Let’s say someone sends you some info related to a project, maybe some links, etc… is it bloggable? One could say, if it is on the web, discoverable, Gooogle-able, then it is open to be blogged about?

I faced this recently with something I sent out that some info linked to a project site that is not quite ready for public exposure… and one person took that as a prompt to blog about it. Now, I take the responsibility, since there were never any parameters set out by me, I did not prepend a message or the project with a request to keep it out of public sites until it was prime time. My bad. But does that make it fair game? Likely so. A link is wide open to anyone who can find it, guess it, etc, right?

It’s really not even a problem, and the impact is not even important, so I am hoping the person who reads this knows what I am talking about, need not make a fuss. It is not an issue or problem at all. I think it is more of an interesting questions bloggers may consider themselves– what is fair game to write about? What is off limits? What do you follow up and say, “Is it okay if I post something about this?”

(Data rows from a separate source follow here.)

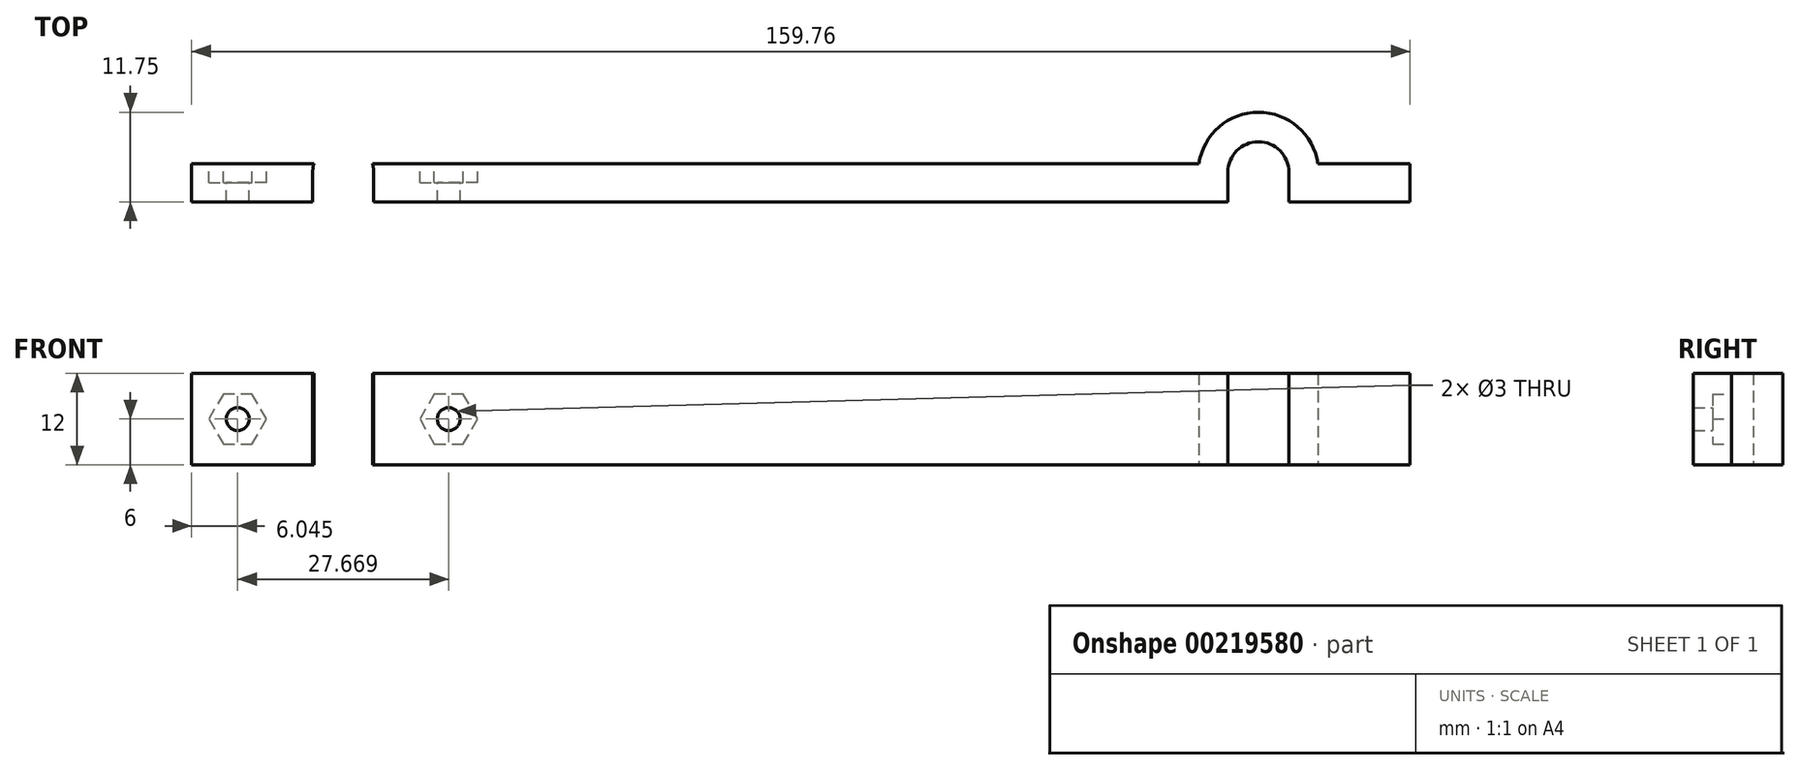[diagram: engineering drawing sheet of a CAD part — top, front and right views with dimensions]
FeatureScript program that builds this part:
annotation { "Feature Type Name" : "Feature", "Feature Type Description" : "" }
export const myFeature = defineFeature(function(context is Context, id is Id, definition is map)
    precondition{}
    {
        {
            var Q0;
            Q0=qCreatedBy(makeId("Top.planeOp"),FACE);
            var sketch = newSketch(context, id + "F0", { "sketchPlane" : qUnion([Q0])});
            skLineSegment(sketch, "E0.bottom", {"start": v(-79.88, 5) * mm, "end": v(79.88, 5) * mm});
            skLineSegment(sketch, "E0.top", {"start": v(-79.88, 0) * mm, "end": v(79.88, 0) * mm});
            skLineSegment(sketch, "E0.left", {"start": v(-79.88, 5) * mm, "end": v(-79.88, 0) * mm});
            skLineSegment(sketch, "E0.right", {"start": v(79.88, 5) * mm, "end": v(79.88, 0) * mm});
            skLineSegment(sketch, "E1.bottom", {"start": v(-67.88, 0) * mm, "end": v(-64, 0) * mm});
            skLineSegment(sketch, "E1.top", {"start": v(-67.88, 3.87) * mm, "end": v(-64, 3.87) * mm});
            skLineSegment(sketch, "E1.left", {"start": v(-67.88, 0) * mm, "end": v(-67.88, 3.87) * mm});
            skLineSegment(sketch, "E1.right", {"start": v(-64, 0) * mm, "end": v(-64, 3.88) * mm});
            skLineSegment(sketch, "E2.bottom", {"start": v(-56, 0) * mm, "end": v(-52.12, 0) * mm});
            skLineSegment(sketch, "E2.top", {"start": v(-56, 3.88) * mm, "end": v(-52.12, 3.88) * mm});
            skLineSegment(sketch, "E2.left", {"start": v(-56, 0) * mm, "end": v(-56, 3.88) * mm});
            skLineSegment(sketch, "E2.right", {"start": v(-52.12, 0) * mm, "end": v(-52.12, 3.88) * mm});
            skLineSegment(sketch, "E3.bottom", {"start": v(52.12, 3.88) * mm, "end": v(56, 3.88) * mm});
            skLineSegment(sketch, "E3.top", {"start": v(52.12, 0) * mm, "end": v(56, 0) * mm});
            skLineSegment(sketch, "E3.left", {"start": v(52.12, 3.88) * mm, "end": v(52.12, 0) * mm});
            skLineSegment(sketch, "E3.right", {"start": v(56, 3.87) * mm, "end": v(56, 0) * mm});
            skLineSegment(sketch, "E4.bottom", {"start": v(64, 3.88) * mm, "end": v(67.88, 3.88) * mm});
            skLineSegment(sketch, "E4.top", {"start": v(64, 0) * mm, "end": v(67.88, 0) * mm});
            skLineSegment(sketch, "E4.left", {"start": v(64, 3.88) * mm, "end": v(64, 0) * mm});
            skLineSegment(sketch, "E4.right", {"start": v(67.88, 3.88) * mm, "end": v(67.88, 0) * mm});
            skArc(sketch, "E5", {"start": v(-56, 3.88) * mm, "mid": v(-60, 7.88) * mm, "end": v(-64, 3.88) * mm});
            skArc(sketch, "E6", {"start": v(-52.12, 3.88) * mm, "mid": v(-60, 11.75) * mm, "end": v(-67.88, 3.87) * mm});
            skArc(sketch, "E7", {"start": v(64, 3.88) * mm, "mid": v(60, 7.88) * mm, "end": v(56, 3.87) * mm});
            skArc(sketch, "E8", {"start": v(67.88, 3.88) * mm, "mid": v(60, 11.75) * mm, "end": v(52.13, 3.88) * mm});
            skSolve(sketch);
        }
        {
            var Q0;
            {var subQ0=sQuery(id+"F0.wireOp",EDGE,"E0.left");Q0=makeQuery(id+"F0.imprint","IMPRINT",FACE,{"disambiguationData":[TD([[makeQuery(id+"F0.imprint","IMPRINT",EDGE,{"derivedFrom":subQ0}),1.0]])]});}
            var Q1;
            {var subQ0=sQuery(id+"F0.wireOp",EDGE,"E0.right");Q1=makeQuery(id+"F0.imprint","IMPRINT",FACE,{"disambiguationData":[TD([[makeQuery(id+"F0.imprint","IMPRINT",EDGE,{"derivedFrom":subQ0}),-1.0]])]});}
            var Q2;
            {var subQ0=sQuery(id+"F0.wireOp",EDGE,"E2.right");var subQ1=sQuery(id+"F0.wireOp",EDGE,"E0.bottom");var subQ2=makeQuery(id+"F0.imprint","INTERSECT",VERTEX,{"derivedFrom":[subQ1,subQ0]});Q2=makeQuery(id+"F0.imprint","IMPRINT",FACE,{"disambiguationData":[TD([[makeQuery(id+"F0.imprint","IMPRINT",EDGE,{"disambiguationData":[TD([[subQ2,-1.0]])],"derivedFrom":subQ1}),-1.0]])]});}
            var Q3;
            {var subQ5=sQuery(id+"F0.wireOp",EDGE,"E1.bottom");Q3=makeQuery(id+"F0.imprint","IMPRINT",FACE,{"disambiguationData":[TD([[makeQuery(id+"F0.imprint","IMPRINT",EDGE,{"derivedFrom":subQ5}),1.0]])]});}
            var Q4;
            {var subQ5=sQuery(id+"F0.wireOp",EDGE,"E1.top");Q4=makeQuery(id+"F0.imprint","IMPRINT",FACE,{"disambiguationData":[TD([[makeQuery(id+"F0.imprint","IMPRINT",EDGE,{"derivedFrom":subQ5}),-1.0]])]});}
            var Q5;
            {var subQ5=sQuery(id+"F0.wireOp",EDGE,"E2.bottom");Q5=makeQuery(id+"F0.imprint","IMPRINT",FACE,{"disambiguationData":[TD([[makeQuery(id+"F0.imprint","IMPRINT",EDGE,{"derivedFrom":subQ5}),1.0]])]});}
            var Q6;
            {var subQ5=sQuery(id+"F0.wireOp",EDGE,"E2.top");Q6=makeQuery(id+"F0.imprint","IMPRINT",FACE,{"disambiguationData":[TD([[makeQuery(id+"F0.imprint","IMPRINT",EDGE,{"derivedFrom":subQ5}),-1.0]])]});}
            var Q7;
            {var subQ5=sQuery(id+"F0.wireOp",EDGE,"E3.bottom");Q7=makeQuery(id+"F0.imprint","IMPRINT",FACE,{"disambiguationData":[TD([[makeQuery(id+"F0.imprint","IMPRINT",EDGE,{"derivedFrom":subQ5}),-1.0]])]});}
            var Q8;
            {var subQ5=sQuery(id+"F0.wireOp",EDGE,"E3.top");Q8=makeQuery(id+"F0.imprint","IMPRINT",FACE,{"disambiguationData":[TD([[makeQuery(id+"F0.imprint","IMPRINT",EDGE,{"derivedFrom":subQ5}),1.0]])]});}
            var Q9;
            {var subQ5=sQuery(id+"F0.wireOp",EDGE,"E4.bottom");Q9=makeQuery(id+"F0.imprint","IMPRINT",FACE,{"disambiguationData":[TD([[makeQuery(id+"F0.imprint","IMPRINT",EDGE,{"derivedFrom":subQ5}),-1.0]])]});}
            var Q10;
            {var subQ5=sQuery(id+"F0.wireOp",EDGE,"E4.top");Q10=makeQuery(id+"F0.imprint","IMPRINT",FACE,{"disambiguationData":[TD([[makeQuery(id+"F0.imprint","IMPRINT",EDGE,{"derivedFrom":subQ5}),1.0]])]});}
            var Q11;
            Q11=makeQuery(id+"F0.imprint","IMPRINT",FACE,{"disambiguationData":[TD([[makeQuery(id+"F0.imprint","IMPRINT",EDGE,{"derivedFrom":sQuery(id+"F0.wireOp",EDGE,"E1.top")}),1.0]])]});
            var Q12;
            Q12=makeQuery(id+"F0.imprint","IMPRINT",FACE,{"disambiguationData":[TD([[makeQuery(id+"F0.imprint","IMPRINT",EDGE,{"derivedFrom":sQuery(id+"F0.wireOp",EDGE,"E3.bottom")}),1.0]])]});
            var Q13;
            {var subQ0=sQuery(id+"F0.wireOp",EDGE,"E8");var subQ1=sQuery(id+"F0.wireOp",EDGE,"E0.bottom");var subQ2=makeQuery(id+"F0.imprint","INTERSECT",VERTEX,{"disambiguationData":[OD(0.0)],"derivedFrom":[subQ1,subQ0]});Q13=makeQuery(id+"F0.imprint","IMPRINT",FACE,{"disambiguationData":[TD([[makeQuery(id+"F0.imprint","IMPRINT",EDGE,{"disambiguationData":[TD([[subQ2,-1.0]])],"derivedFrom":subQ1}),1.0]])]});}
            var Q14;
            {var subQ0=sQuery(id+"F0.wireOp",EDGE,"E2.right");Q14=makeQuery(id+"F0.imprint","IMPRINT",FACE,{"disambiguationData":[TD([[makeQuery(id+"F0.imprint","IMPRINT",EDGE,{"derivedFrom":subQ0}),-1.0]])]});}
            var Q15;
            {var subQ0=sQuery(id+"F0.wireOp",EDGE,"E6");var subQ1=sQuery(id+"F0.wireOp",EDGE,"E0.bottom");var subQ2=makeQuery(id+"F0.imprint","INTERSECT",VERTEX,{"disambiguationData":[OD(0.0)],"derivedFrom":[subQ1,subQ0]});Q15=makeQuery(id+"F0.imprint","IMPRINT",FACE,{"disambiguationData":[TD([[makeQuery(id+"F0.imprint","IMPRINT",EDGE,{"disambiguationData":[TD([[subQ2,-1.0]])],"derivedFrom":subQ1}),1.0]])]});}
            extrude(context, id + "F1", {"entities" : qUnion([Q0, Q1, Q2, Q3, Q4, Q5, Q6, Q7, Q8, Q9, Q10, Q11, Q12, Q13, Q14, Q15]), "depth" : 12 * mm});
        }
        {
            var Q0;
            {var subQ0=sQuery(id+"F0.wireOp",EDGE,"E0.bottom");Q0=makeQuery(id+"F1.opExtrude","SWEPT_FACE",FACE,{"disambiguationData":[OSD([subQ0]),TDD([makeQuery(id+"F0.imprint","IMPRINT",EDGE,{"disambiguationData":[TD([[makeQuery(id+"F0.imprint","INTERSECT",VERTEX,{"derivedFrom":[subQ0,sQuery(id+"F0.wireOp",EDGE,"E2.right")]}),-1.0]])],"derivedFrom":subQ0})])]});}
            var sketch = newSketch(context, id + "F2", { "sketchPlane" : qUnion([Q0])});
            skCircle(sketch, "E9.cCircle", {"center": v(46.17, 6) * mm, "radius": 3.28 * mm, "construction": true});
            skPoint(sketch, "E9.cCircle.centerSnap0", {"position": v(79.88, 6) * mm});
            skLineSegment(sketch, "E9.0", {"start": v(48.06, 2.73) * mm, "end": v(44.27, 2.73) * mm});
            skLineSegment(sketch, "E9.1", {"start": v(44.27, 2.72) * mm, "end": v(42.38, 6) * mm});
            skLineSegment(sketch, "E9.2", {"start": v(42.38, 6) * mm, "end": v(44.27, 9.28) * mm});
            skLineSegment(sketch, "E9.3", {"start": v(44.27, 9.28) * mm, "end": v(48.06, 9.28) * mm});
            skLineSegment(sketch, "E9.4", {"start": v(48.06, 9.28) * mm, "end": v(49.95, 6) * mm});
            skLineSegment(sketch, "E9.5", {"start": v(49.95, 6) * mm, "end": v(48.06, 2.72) * mm});
            skPoint(sketch, "E9.0.midPoint", {"position": v(46.17, 2.73) * mm});
            skCircle(sketch, "E10.cCircle", {"center": v(73.83, 6) * mm, "radius": 3.28 * mm, "construction": true});
            skLineSegment(sketch, "E10.0", {"start": v(75.73, 2.73) * mm, "end": v(71.94, 2.73) * mm});
            skLineSegment(sketch, "E10.1", {"start": v(71.94, 2.73) * mm, "end": v(70.05, 6) * mm});
            skLineSegment(sketch, "E10.2", {"start": v(70.05, 6) * mm, "end": v(71.94, 9.27) * mm});
            skLineSegment(sketch, "E10.3", {"start": v(71.94, 9.27) * mm, "end": v(75.73, 9.27) * mm});
            skLineSegment(sketch, "E10.4", {"start": v(75.73, 9.27) * mm, "end": v(77.62, 6) * mm});
            skLineSegment(sketch, "E10.5", {"start": v(77.62, 6) * mm, "end": v(75.73, 2.73) * mm});
            skPoint(sketch, "E10.0.midPoint", {"position": v(73.83, 2.73) * mm});
            skLineSegment(sketch, "E11", {"start": v(46.17, 6) * mm, "end": v(0, 6) * mm, "construction": true});
            skLineSegment(sketch, "E12", {"start": v(46.17, 6) * mm, "end": v(73.83, 6) * mm, "construction": true});
            skLineSegment(sketch, "E13", {"start": v(60, 6) * mm, "end": v(60, 0) * mm, "construction": true});
            skSolve(sketch);
        }
        {
            var Q0;
            Q0 = qSketchRegion(id + "F2", true);
            extrude(context, id + "F3", {"entities" : qUnion([Q0]), "operationType" : NewBodyOperationType.REMOVE, "oppositeDirection" : true, "depth" : 2.5 * mm});
        }
        {
            var Q0;
            {var subQ0=sQuery(id+"F0.wireOp",EDGE,"E0.bottom");Q0=makeQuery(id+"F1.opExtrude","SWEPT_FACE",FACE,{"disambiguationData":[OSD([subQ0]),TDD([makeQuery(id+"F0.imprint","IMPRINT",EDGE,{"disambiguationData":[TD([[makeQuery(id+"F0.imprint","INTERSECT",VERTEX,{"derivedFrom":[subQ0,sQuery(id+"F0.wireOp",EDGE,"E2.right")]}),-1.0]])],"derivedFrom":subQ0})])]});}
            var sketch = newSketch(context, id + "F4", { "sketchPlane" : qUnion([Q0])});
            skCircle(sketch, "E14", {"center": v(46.17, 6) * mm, "radius": 1.5 * mm});
            skPoint(sketch, "E14.centerSnap0", {"position": v(46.17, 2.73) * mm});
            skCircle(sketch, "E15", {"center": v(73.83, 6) * mm, "radius": 1.5 * mm});
            skSolve(sketch);
        }
        {
            var Q0;
            Q0 = qSketchRegion(id + "F4", true);
            extrude(context, id + "F5", {"entities" : qUnion([Q0]), "operationType" : NewBodyOperationType.REMOVE, "endBound" : BoundingType.THROUGH_ALL, "oppositeDirection" : true, "depth" : 25 * mm});
        }
    });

And the beauty i of the blog–verses, we each get to make that choice. There is no need to appeal to gurus on a mountaintop who write Rules About Blogging That Begin With Big Roman Numerals like they were commandments or something… we can do our own rules, follow them, break them, etc.

So there is no answer to “Is X Bloggable” except– “It’s up to the Blogger”.

So is anything not bloggable? Hmmmmmmm.

Profile Picture for Alan Levine aka CogDog
An early 90s builder of the web and blogging Alan Levine barks at CogDogBlog.com on web storytelling (#ds106 #4life), photography, bending WordPress, and serendipity in the infinite internet river. He thinks it's weird to write about himself in the third person.

Comments

  1. I suspect that blogging individually identifiable student data, while technically bloggable, would get me very quickly fired from my job. And find me in violation of federal law.